* Exercise goal:
Reproduce the text of every row below, line for line and unchanged, leaving out the pictures.

* Information provided:
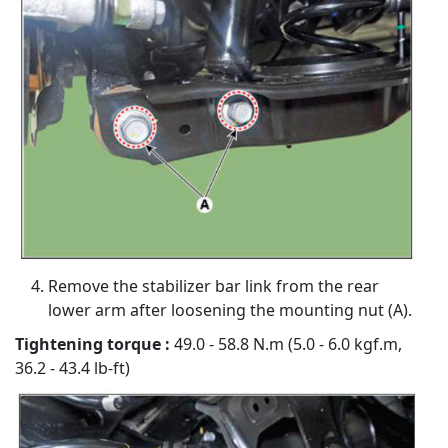
Remove the stabilizer bar link from the rear
lower arm after loosening the mounting nut (A).
Tightening torque :
49.0 - 58.8 N.m (5.0 - 6.0 kgf.m,
36.2 - 43.4 lb-ft)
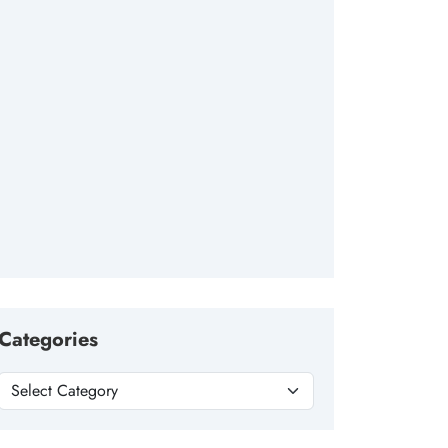
Categories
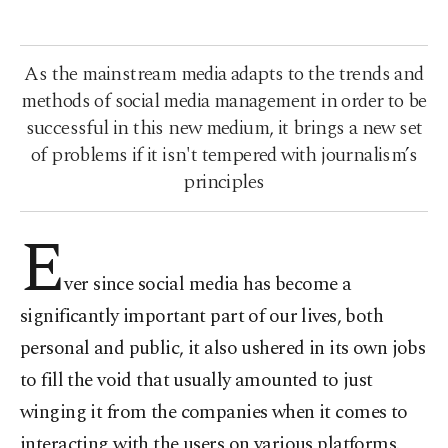
As the mainstream media adapts to the trends and
methods of social media management in order to be
successful in this new medium, it brings a new set
of problems if it isn't tempered with journalism’s
principles
E
ver since social media has become a
significantly important part of our lives, both
personal and public, it also ushered in its own jobs
to fill the void that usually amounted to just
winging it from the companies when it comes to
interacting with the users on various platforms.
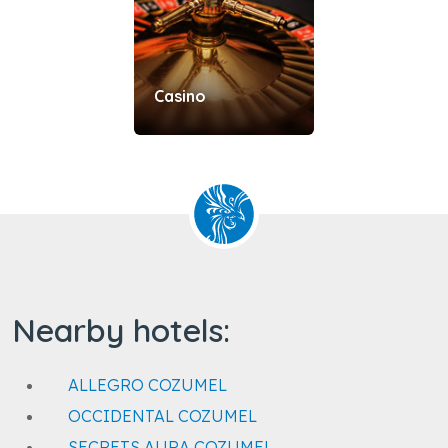
Casino
Nearby hotels:
ALLEGRO COZUMEL
OCCIDENTAL COZUMEL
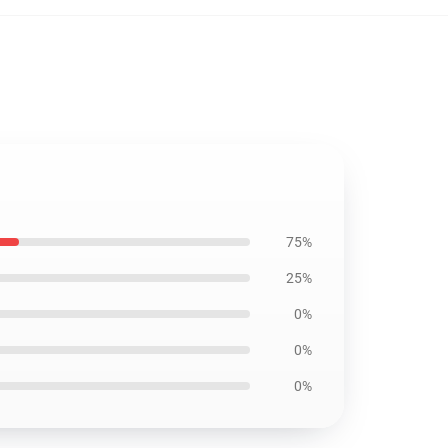
75%
25%
0%
0%
0%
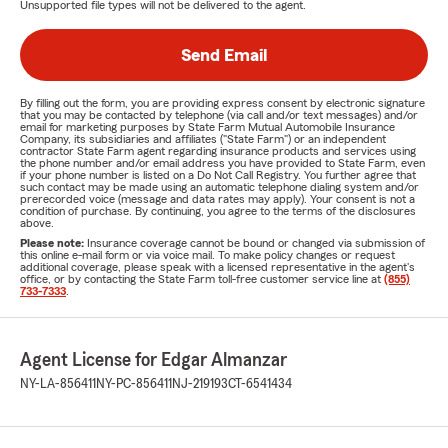
Unsupported file types will not be delivered to the agent.
Send Email
By filling out the form, you are providing express consent by electronic signature
that you may be contacted by telephone (via call and/or text messages) and/or
email for marketing purposes by State Farm Mutual Automobile Insurance
Company, its subsidiaries and affiliates ("State Farm") or an independent
contractor State Farm agent regarding insurance products and services using
the phone number and/or email address you have provided to State Farm, even
if your phone number is listed on a Do Not Call Registry. You further agree that
such contact may be made using an automatic telephone dialing system and/or
prerecorded voice (message and data rates may apply). Your consent is not a
condition of purchase. By continuing, you agree to the terms of the disclosures
above.
Please note:
Insurance coverage cannot be bound or changed via submission of
this online e-mail form or via voice mail. To make policy changes or request
additional coverage, please speak with a licensed representative in the agent's
office, or by contacting the State Farm toll-free customer service line at
(855)
733-7333
.
Agent License for Edgar Almanzar
NY-LA-856411
NY-PC-856411
NJ-219193
CT-6541434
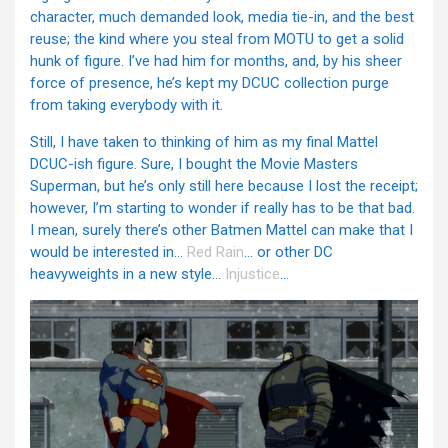
character, much demanded look, media tie-in, and the best
reuse; the kind where you steal from MOTU to get a solid
hunk of figure. I’ve had him for months, and, by his sheer
force of presence, he’s kept my DCUC collection purge
from taking everybody with it.
Still, I have taken to thinking of him as my final Mattel
DCUC-ish figure. Sure, I bought the Movie Masters
Superman, but he’s only still here because I lost the receipt;
however, I’m starting to wonder if really has to be that bad.
I mean, surely there’s other Batmen Mattel can make that I
would be interested in…
Red Rain
… or other DC
heavyweights in a new style…
Injustice
…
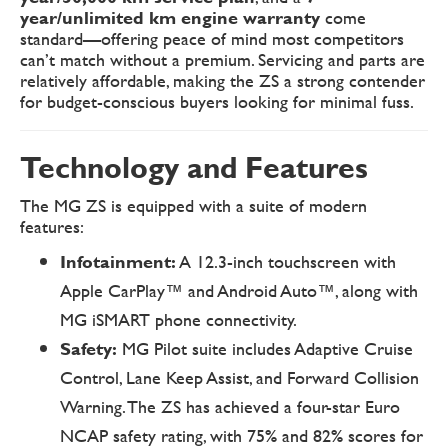
year/unlimited km engine warranty
come
standard—offering peace of mind most competitors
can’t match without a premium. Servicing and parts are
relatively affordable, making the ZS a strong contender
for budget-conscious buyers looking for minimal fuss.
Technology and Features
The MG ZS is equipped with a suite of modern
features:
Infotainment:
A 12.3-inch touchscreen with
Apple CarPlay™ and Android Auto™, along with
MG iSMART phone connectivity.
Safety:
MG Pilot suite includes Adaptive Cruise
Control, Lane Keep Assist, and Forward Collision
Warning. The ZS has achieved a four-star Euro
NCAP safety rating, with 75% and 82% scores for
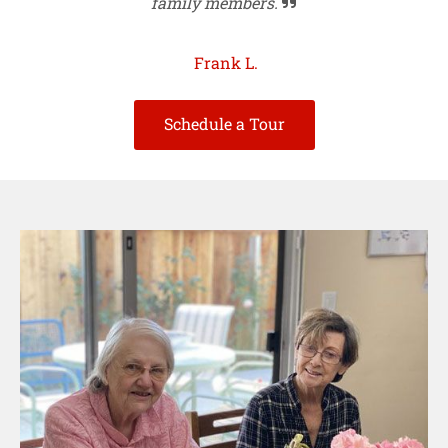
family members.

Frank L.
Schedule a Tour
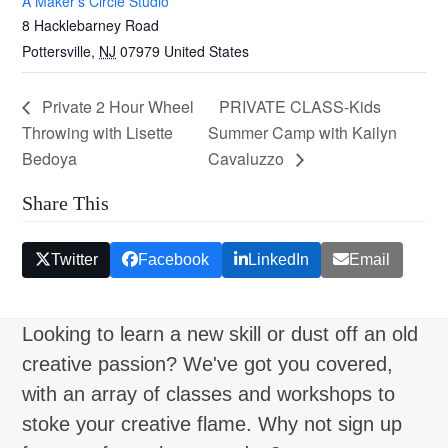
A Maker’s Circle Studio
8 Hacklebarney Road
Pottersville
,
NJ
07979
United States
Private 2 Hour Wheel
PRIVATE CLASS-Kids
Throwing with Lisette
Summer Camp with Kailyn
Bedoya
Cavaluzzo
Share This
Twitter
Facebook
LinkedIn
Email
Looking to learn a new skill or dust off an old
creative passion? We've got you covered,
with an array of classes and workshops to
stoke your creative flame. Why not sign up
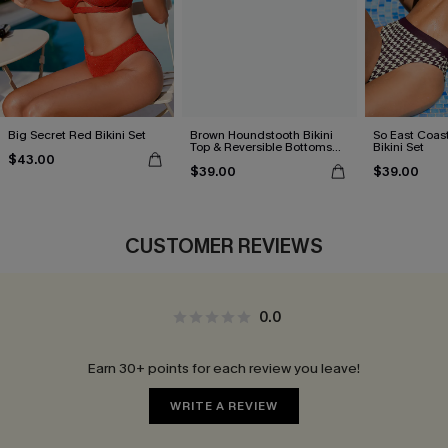
Big Secret Red Bikini Set
Brown Houndstooth Bikini
So East Coas
Top & Reversible Bottoms
Bikini Set
$43.00
Set
$39.00
$39.00
CUSTOMER REVIEWS
0.0
Earn 30+ points for each review you leave!
WRITE A REVIEW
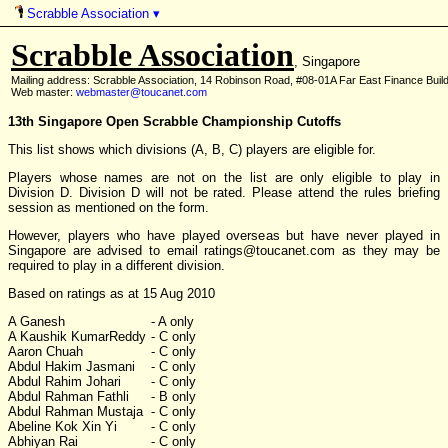
Scrabble Association
▾
Scrabble Association
, Singapore
Mailing address: Scrabble Association, 14 Robinson Road, #08-01A Far East Finance Buil
Web master:
webmaster@toucanet.com
13th Singapore Open Scrabble Championship Cutoffs
This list shows which divisions (A, B, C) players are eligible for.
Players whose names are not on the list are only eligible to play in
Division D. Division D will not be rated. Please attend the rules briefing
session as mentioned on the form.
However, players who have played overseas but have never played in
Singapore are advised to email ratings
@
toucanet.com as they may be
required to play in a different division.
Based on ratings as at 15 Aug 2010
A Ganesh
- A only
A Kaushik KumarReddy
- C only
Aaron Chuah
- C only
Abdul Hakim Jasmani
- C only
Abdul Rahim Johari
- C only
Abdul Rahman Fathli
- B only
Abdul Rahman Mustaja
- C only
Abeline Kok Xin Yi
- C only
Abhiyan Rai
- C only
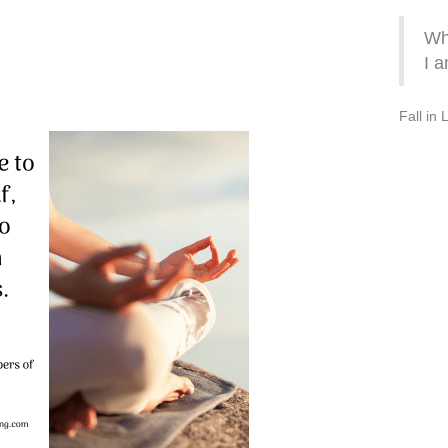
Wh
I a
Fall in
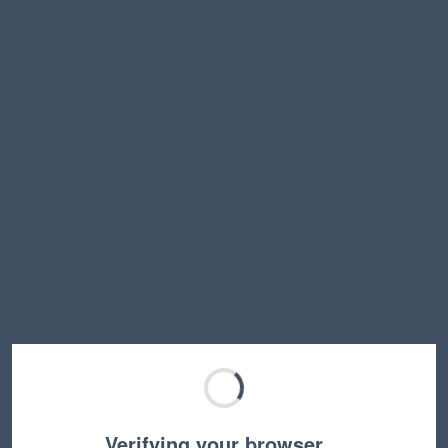
Verifying your browser…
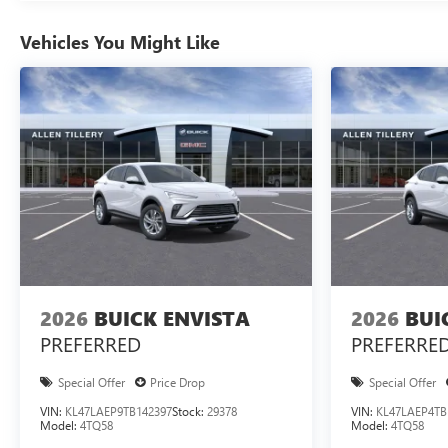
Vehicles You Might Like
2026
BUICK ENVISTA
2026
BUI
PREFERRED
PREFERRE
Special Offer
Price Drop
Special Offer
VIN:
KL47LAEP9TB142397
Stock:
29378
VIN:
KL47LAEP4TB
Model:
4TQ58
Model:
4TQ58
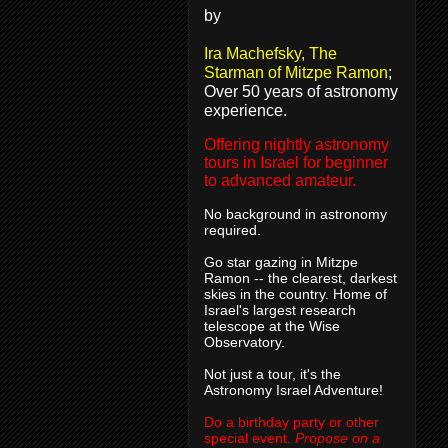
by
Ira Machefsky, The
Starman of Mitzpe Ramon
;
Over 50 years of astronomy
experience.
Offering nightly astronomy
tours in Israel for beginner
to advanced amateur.
No background in astronomy
required.
Go star gazing in Mitzpe
Ramon -- the clearest, darkest
skies in the country. Home of
Israel's largest research
telescope at the Wise
Observatory.
Not just a tour, it's the
Astronomy Israel Adventure!
Do a birthday party or other
special event.
Propose on a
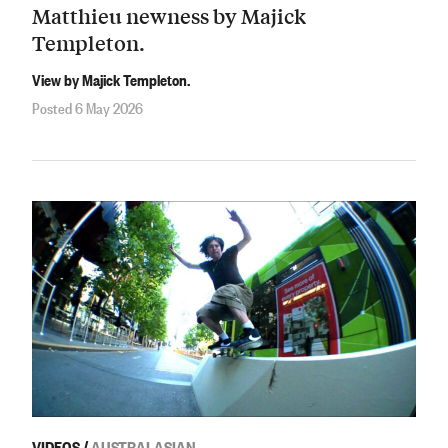
Matthieu newness by Majick
Templeton.
View by Majick Templeton.
Posted 6 May 2026
VIDEOS
/
AUSTRALASIAN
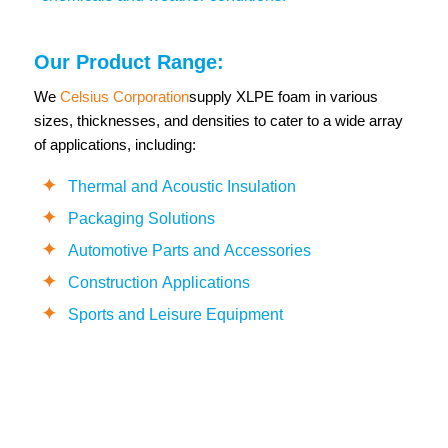
Our Product Range:
We
Celsius Corporation
supply XLPE foam in various
sizes, thicknesses, and densities to cater to a wide array
of applications, including:
Thermal and Acoustic Insulation
Packaging Solutions
Automotive Parts and Accessories
Construction Applications
Sports and Leisure Equipment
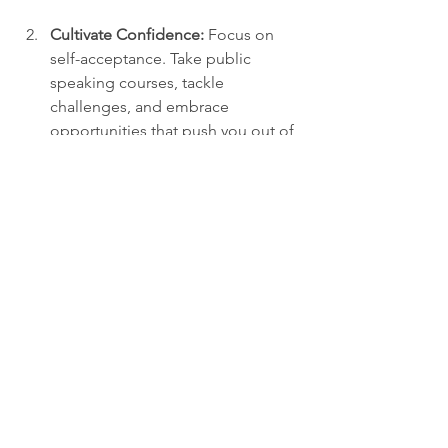
Cultivate Confidence:
 Focus on 
self-acceptance. Take public 
speaking courses, tackle 
challenges, and embrace 
opportunities that push you out of 
your comfort zone.
Share Stories:
 Utilize storytelling to 
convey your thoughts. Sharing 
personal experiences can help 
establish a deeper emotional 
connection.
Embrace Vulnerability:
 Don't shy 
away from revealing your true self. 
Acknowledging your 
vulnerabilities fosters trust and 
comfort in others.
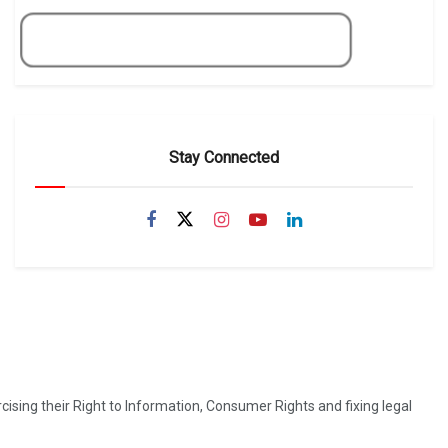
Get Now
Stay Connected
ising their Right to Information, Consumer Rights and fixing legal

* Output of the task:
Remove the stabilizer bar link from the rear
lower arm after loosening the mounting nut (A).
Tightening torque :
49.0 - 58.8 N.m (5.0 - 6.0 kgf.m,
36.2 - 43.4 lb-ft)
Categories
As the mainstream media adapts to the trends and
methods of social media management in order to be
successful in this new medium, it brings a new set
of problems if it isn't tempered with journalism’s
principles
E
ver since social media has become a
significantly important part of our lives, both
personal and public, it also ushered in its own jobs
to fill the void that usually amounted to just
winging it from the companies when it comes to
interacting with the users on various platforms.
Casino
Nearby hotels:
ALLEGRO COZUMEL
OCCIDENTAL COZUMEL
75%
25%
0%
0%
0%
Unsupported file types will not be delivered to the agent.
Send Email
By filling out the form, you are providing express consent by electronic signature
that you may be contacted by telephone (via call and/or text messages) and/or
email for marketing purposes by State Farm Mutual Automobile Insurance
Company, its subsidiaries and affiliates ("State Farm") or an independent
contractor State Farm agent regarding insurance products and services using
the phone number and/or email address you have provided to State Farm, even
if your phone number is listed on a Do Not Call Registry. You further agree that
such contact may be made using an automatic telephone dialing system and/or
prerecorded voice (message and data rates may apply). Your consent is not a
condition of purchase. By continuing, you agree to the terms of the disclosures
above.
Please note:
Insurance coverage cannot be bound or changed via submission of
this online e-mail form or via voice mail. To make policy changes or request
additional coverage, please speak with a licensed representative in the agent's
office, or by contacting the State Farm toll-free customer service line at
(855)
733-7333
.
Agent License for Edgar Almanzar
NY-LA-856411
NY-PC-856411
NJ-219193
CT-6541434
character, much demanded look, media tie-in, and the best
reuse; the kind where you steal from MOTU to get a solid
hunk of figure. I’ve had him for months, and, by his sheer
force of presence, he’s kept my DCUC collection purge
from taking everybody with it.
Still, I have taken to thinking of him as my final Mattel
DCUC-ish figure. Sure, I bought the Movie Masters
Superman, but he’s only still here because I lost the receipt;
however, I’m starting to wonder if really has to be that bad.
I mean, surely there’s other Batmen Mattel can make that I
would be interested in…
Red Rain
… or other DC
heavyweights in a new style…
Injustice
…
year/unlimited km engine warranty
come
standard—offering peace of mind most competitors
can’t match without a premium. Servicing and parts are
relatively affordable, making the ZS a strong contender
for budget-conscious buyers looking for minimal fuss.
Technology and Features
The MG ZS is equipped with a suite of modern
features:
Infotainment:
A 12.3-inch touchscreen with
Apple CarPlay™ and Android Auto™, along with
MG iSMART phone connectivity.
Safety:
MG Pilot suite includes Adaptive Cruise
Control, Lane Keep Assist, and Forward Collision
Warning. The ZS has achieved a four-star Euro
NCAP safety rating, with 75% and 82% scores for
family members.

Frank L.
Schedule a Tour
A Maker’s Circle Studio
8 Hacklebarney Road
Pottersville
,
NJ
07979
United States
Private 2 Hour Wheel
PRIVATE CLASS-Kids
Throwing with Lisette
Summer Camp with Kailyn
Bedoya
Cavaluzzo
Share This
Twitter
Facebook
LinkedIn
Email
Looking to learn a new skill or dust off an old
creative passion? We've got you covered,
with an array of classes and workshops to
stoke your creative flame. Why not sign up
Big Secret Red Bikini Set
Brown Houndstooth Bikini
So East Coas
Top & Reversible Bottoms
Bikini Set
$43.00
Set
$39.00
$39.00
CUSTOMER REVIEWS
0.0
Earn 30+ points for each review you leave!
WRITE A REVIEW
Scrabble Association
▾
Scrabble Association
, Singapore
Mailing address: Scrabble Association, 14 Robinson Road, #08-01A Far East Finance Buil
Web master:
webmaster@toucanet.com
13th Singapore Open Scrabble Championship Cutoffs
This list shows which divisions (A, B, C) players are eligible for.
Players whose names are not on the list are only eligible to play in
Division D. Division D will not be rated. Please attend the rules briefing
session as mentioned on the form.
However, players who have played overseas but have never played in
Singapore are advised to email ratings
@
toucanet.com as they may be
required to play in a different division.
Based on ratings as at 15 Aug 2010
A Ganesh
- A only
A Kaushik KumarReddy
- C only
Aaron Chuah
- C only
Abdul Hakim Jasmani
- C only
Abdul Rahim Johari
- C only
Abdul Rahman Fathli
- B only
Abdul Rahman Mustaja
- C only
Abeline Kok Xin Yi
- C only
Abhiyan Rai
- C only
Wh
I a
Fall in
Verifying your browser…
Vehicles You Might Like
2026
BUICK ENVISTA
2026
BUI
PREFERRED
PREFERRE
Special Offer
Price Drop
Special Offer
VIN:
KL47LAEP9TB142397
Stock:
29378
VIN:
KL47LAEP4TB
Model:
4TQ58
Model:
4TQ58
by
Ira Machefsky, The
Starman of Mitzpe Ramon
;
Over 50 years of astronomy
experience.
Offering nightly astronomy
tours in Israel for beginner
to advanced amateur.
No background in astronomy
required.
Go star gazing in Mitzpe
Ramon -- the clearest, darkest
skies in the country. Home of
Israel's largest research
telescope at the Wise
Observatory.
Not just a tour, it's the
Astronomy Israel Adventure!
Do a birthday party or other
special event.
Propose on a
Matthieu newness by Majick
Templeton.
View by Majick Templeton.
Posted 6 May 2026
VIDEOS
/
AUSTRALASIAN
Our Product Range:
We
Celsius Corporation
supply XLPE foam in various
sizes, thicknesses, and densities to cater to a wide array
of applications, including:
Thermal and Acoustic Insulation
Packaging Solutions
Automotive Parts and Accessories
Construction Applications
Sports and Leisure Equipment
Cultivate Confidence:
 Focus on 
self-acceptance. Take public 
speaking courses, tackle 
challenges, and embrace 
opportunities that push you out of 
your comfort zone.
Share Stories:
 Utilize storytelling to 
convey your thoughts. Sharing 
personal experiences can help 
establish a deeper emotional 
connection.
Embrace Vulnerability:
 Don't shy 
away from revealing your true self. 
Acknowledging your 
vulnerabilities fosters trust and 
comfort in others.
Get Now
Stay Connected
ising their Right to Information, Consumer Rights and fixing legal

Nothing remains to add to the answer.